# Hello people!



## despoinaki (Aug 4, 2012)

Hello talk budgie people!  I came back after a while just to see how's everyone doing! I know I missed a lot here, everything seems a little different!
During the last year I've been very busy and still am! I work in a different city and come back to Thessaloniki in the weekends! My budgies are fine, my mom takes care of them now.. there are times that I miss them!
Lina is going to be nine years old next month!  Aries is doing great, he is three now and Nick is five! the weather is very hot these days, today it was 38 C! but they are staying inside, the fan is on all day and they are doing better!
I missed you guys! I hope everyone of you is fine and take care of yourselves!


----------



## Jonah (Feb 3, 2013)

Hello Despina, your presence here has certainly been missed, You are a great person to share a forum with. Good to hear
Nick and Lina are doing good, and I'm sure your mom enjoy's them...:hug:


----------



## StarlingWings (Mar 15, 2013)

Hi Despina! Welcome back  It's great to see you around here again, and I'm glad that your budgies are doing well also


----------



## Iris (May 8, 2012)

Hello again! Welcome back  Things have changed a little bit on here, but it's still such a helpful community, I'm glad your budgies are doing well.


----------



## FaeryBee (May 9, 2011)

*Hi Despina! :wave:

It's great to see you back.

I'm glad to hear Lina, Nick and Aries are all doing well. It's amazing that Lina is going to be 9 years old next month -- where does the time go?!

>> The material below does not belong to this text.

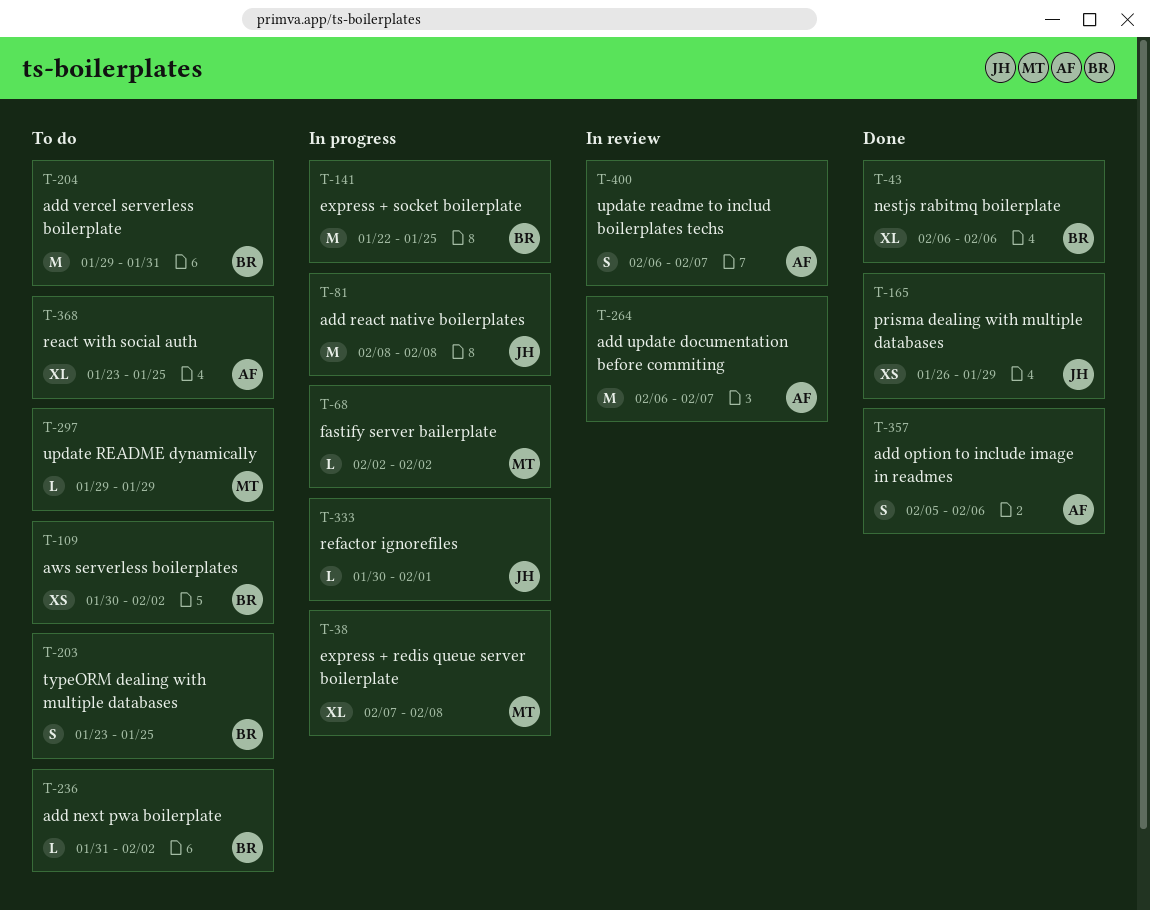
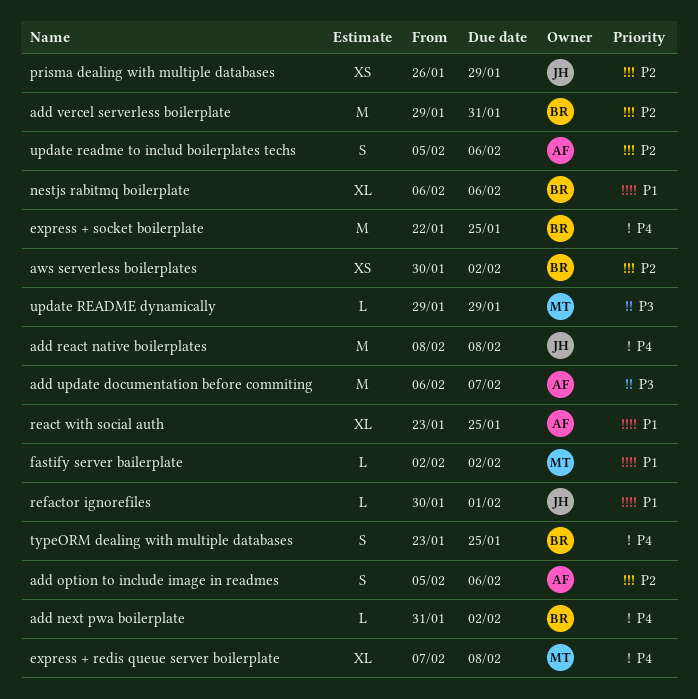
update readme to includ boilerplates techs, start: Feb 6 -> Feb 5
update readme to includ boilerplates techs, due: Feb 7 -> Feb 6

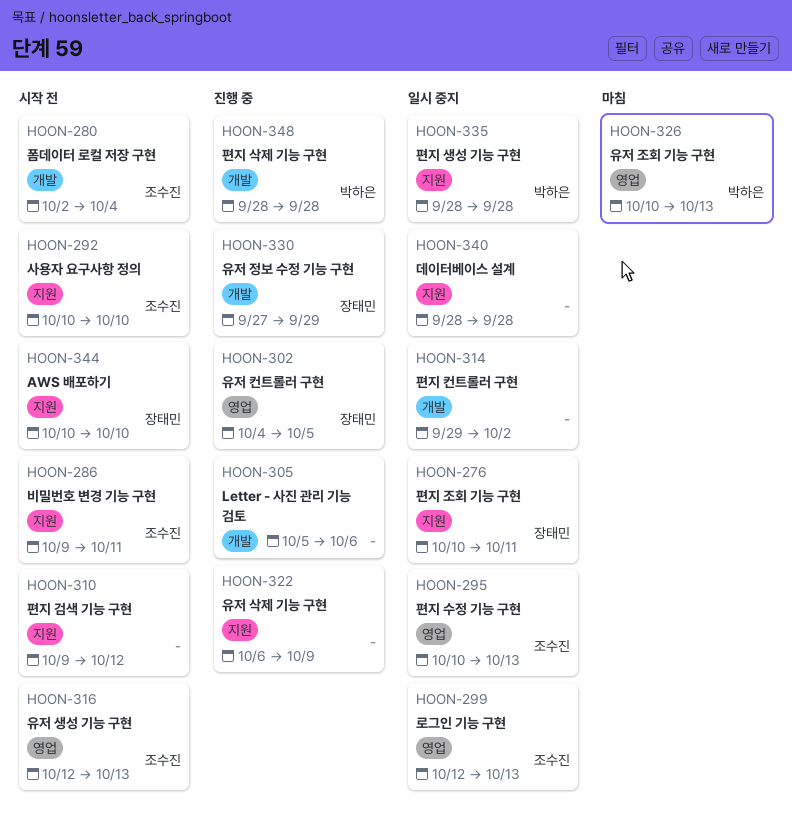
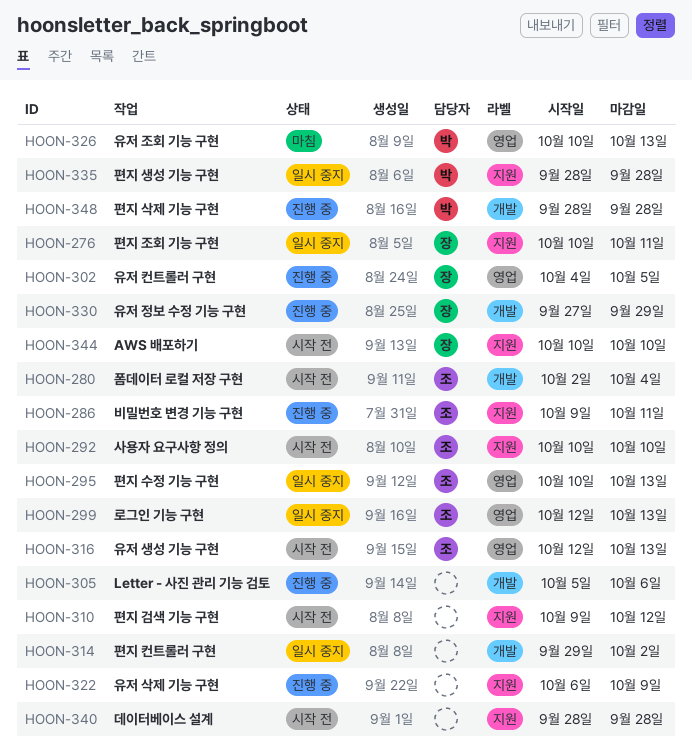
HOON-286, status: 시작 전 -> 진행 중
HOON-340, status: 일시 중지 -> 시작 전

It sounds as though you are keeping quite busy. :hug:
I'm glad you dropped by and hope to see you around again soon. *


----------



## despoinaki (Aug 4, 2012)

I am sorry for the late answer! I have missed everything here.. I hope I'll see everybody soon enough and everyone's budgies are safe and well! 
Greetings from Greece!


----------



## Brienne (Apr 29, 2015)

Hi Despina, 
Was absent for a while, too...pleased you are back and you sound happy...


----------



## RavensGryf (May 8, 2015)

Hi Despina, welcome back! :wave:


----------